**AUFGABE A:** Erkläre anhand des Studientexts, welche Aufgabe die Herausgeber den Beiträgern stellten und wofür viele von ihnen diese Aufgabe nutzten.

**STUDIENTEXT:**
==*==

28/09/12 Versehrt, verschlossen, am Ende des Lebens, aber auch lebensfroh, zärtlich und literarisch versiert: Das neue Themenheft der Salzburger Literaturzeitschrift SALZ zeigt verschiedenste Zugriffe auf Vaterfiguren – und dabei eine Leistungsschau (auto-)biographischen Schreibens.

Von Harald Gschwandtner

Die Autorinnen und Autoren nehmen die Figur des Vaters in ihren Schattierungen zwischen Sehnsuchts- und Angstbild in den Fokus literarischen Schreibens. Oft handelt es sich dabei – so die Herausgeber dieser SALZ-Nummer, Anton Thuswaldner und Hans Weichselbaum – um Formen der „Erinnerungsarbeit, die teilweise ein gespannt-problematisches, manchmal aber auch ein liebevoll-mild gezeichnetes Bild erzeugt“. Die von den Herausgebern gestellte Aufgabe, ein auf keine Textsorte festgelegtes literarisches Statement zum Thema abzugeben, haben viele der Beiträger dazu genutzt, die Lebensspuren der eigenen Väter zu sondieren, ja in den persönlichen Erinnerungen zu schürfen.

==*==

**ANGEZEIGTE EINTRÄGE:**
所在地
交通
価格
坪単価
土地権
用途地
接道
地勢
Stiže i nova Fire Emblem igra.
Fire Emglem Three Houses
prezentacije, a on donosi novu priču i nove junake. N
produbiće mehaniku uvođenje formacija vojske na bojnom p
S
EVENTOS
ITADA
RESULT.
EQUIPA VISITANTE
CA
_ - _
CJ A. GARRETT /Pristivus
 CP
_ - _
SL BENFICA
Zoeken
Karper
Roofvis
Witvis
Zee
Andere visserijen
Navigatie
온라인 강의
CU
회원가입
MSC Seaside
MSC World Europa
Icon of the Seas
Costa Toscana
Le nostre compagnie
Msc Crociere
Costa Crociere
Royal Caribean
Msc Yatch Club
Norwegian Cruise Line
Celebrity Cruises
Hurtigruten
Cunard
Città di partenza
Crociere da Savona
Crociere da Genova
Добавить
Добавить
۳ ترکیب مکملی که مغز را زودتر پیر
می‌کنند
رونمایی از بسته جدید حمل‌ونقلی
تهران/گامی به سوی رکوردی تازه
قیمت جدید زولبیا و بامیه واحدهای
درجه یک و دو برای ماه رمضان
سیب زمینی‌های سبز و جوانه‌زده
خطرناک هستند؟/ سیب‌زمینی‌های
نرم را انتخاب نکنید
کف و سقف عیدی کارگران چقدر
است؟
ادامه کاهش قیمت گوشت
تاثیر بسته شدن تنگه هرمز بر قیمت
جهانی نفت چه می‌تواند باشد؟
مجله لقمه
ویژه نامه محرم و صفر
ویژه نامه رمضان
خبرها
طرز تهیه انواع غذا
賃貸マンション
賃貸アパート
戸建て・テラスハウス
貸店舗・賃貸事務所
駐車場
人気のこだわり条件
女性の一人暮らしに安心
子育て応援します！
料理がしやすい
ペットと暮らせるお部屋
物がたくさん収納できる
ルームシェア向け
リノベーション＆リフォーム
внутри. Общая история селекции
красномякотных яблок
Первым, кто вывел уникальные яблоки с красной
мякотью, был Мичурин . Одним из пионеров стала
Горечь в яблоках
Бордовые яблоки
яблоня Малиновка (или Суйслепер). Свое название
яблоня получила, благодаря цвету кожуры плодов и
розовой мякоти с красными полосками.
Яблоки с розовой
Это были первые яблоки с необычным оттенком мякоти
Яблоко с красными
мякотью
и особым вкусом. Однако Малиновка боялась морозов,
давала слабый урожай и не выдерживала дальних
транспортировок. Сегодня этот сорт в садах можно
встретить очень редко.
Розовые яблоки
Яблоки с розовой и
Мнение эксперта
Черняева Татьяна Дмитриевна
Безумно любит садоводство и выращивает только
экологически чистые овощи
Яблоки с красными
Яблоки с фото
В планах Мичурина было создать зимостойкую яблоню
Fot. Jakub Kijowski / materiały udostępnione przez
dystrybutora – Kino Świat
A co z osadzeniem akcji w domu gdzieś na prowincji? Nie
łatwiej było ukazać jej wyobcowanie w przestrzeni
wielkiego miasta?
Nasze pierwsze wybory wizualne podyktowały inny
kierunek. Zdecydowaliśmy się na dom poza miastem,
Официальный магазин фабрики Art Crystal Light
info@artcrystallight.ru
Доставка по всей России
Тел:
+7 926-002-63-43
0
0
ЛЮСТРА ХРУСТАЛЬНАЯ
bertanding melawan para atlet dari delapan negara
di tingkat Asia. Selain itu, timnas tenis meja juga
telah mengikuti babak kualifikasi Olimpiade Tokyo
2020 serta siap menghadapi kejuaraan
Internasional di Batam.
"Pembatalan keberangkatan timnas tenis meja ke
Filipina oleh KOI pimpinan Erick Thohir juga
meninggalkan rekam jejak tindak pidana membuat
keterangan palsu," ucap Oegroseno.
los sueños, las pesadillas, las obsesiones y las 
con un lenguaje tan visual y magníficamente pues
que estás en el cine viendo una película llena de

==*==

**AUFGABE B:** Ordne bitte die Zeilen der Einträge als nummerierte Liste an und lass dabei Leerzeilen weg. Gemeint ist nur der Teil, der am Anfang der Einträge beginnt und mit der Zeile endet, die „رونمایی از بسته جدید حمل‌ونقلی“ enthält, diese Zeile eingeschlossen.

**ERGEBNIS A:** Die Herausgeber Anton Thuswaldner und Hans Weichselbaum verlangten ein literarisches Statement zum Thema, das auf keine Textsorte festgelegt war. Viele Beiträger nutzten diese Aufgabe, um die Lebensspuren ihrer eigenen Väter zu sondieren und in persönlichen Erinnerungen zu schürfen.

**ERGEBNIS B:**
1. 所在地
2. 交通
3. 価格
4. 坪単価
5. 土地権
6. 用途地
7. 接道
8. 地勢
9. Stiže i nova Fire Emblem igra.
10. Fire Emglem Three Houses
11. prezentacije, a on donosi novu priču i nove junake. N
12. produbiće mehaniku uvođenje formacija vojske na bojnom p
13. S
14. EVENTOS
15. ITADA
16. RESULT.
17. EQUIPA VISITANTE
18. CA
19. _ - _
20. CJ A. GARRETT /Pristivus
21.  CP
22. _ - _
23. SL BENFICA
24. Zoeken
25. Karper
26. Roofvis
27. Witvis
28. Zee
29. Andere visserijen
30. Navigatie
31. 온라인 강의
32. CU
33. 회원가입
34. MSC Seaside
35. MSC World Europa
36. Icon of the Seas
37. Costa Toscana
38. Le nostre compagnie
39. Msc Crociere
40. Costa Crociere
41. Royal Caribean
42. Msc Yatch Club
43. Norwegian Cruise Line
44. Celebrity Cruises
45. Hurtigruten
46. Cunard
47. Città di partenza
48. Crociere da Savona
49. Crociere da Genova
50. Добавить
51. Добавить
52. ۳ ترکیب مکملی که مغز را زودتر پیر
53. می‌کنند
54. رونمایی از بسته جدید حمل‌ونقلی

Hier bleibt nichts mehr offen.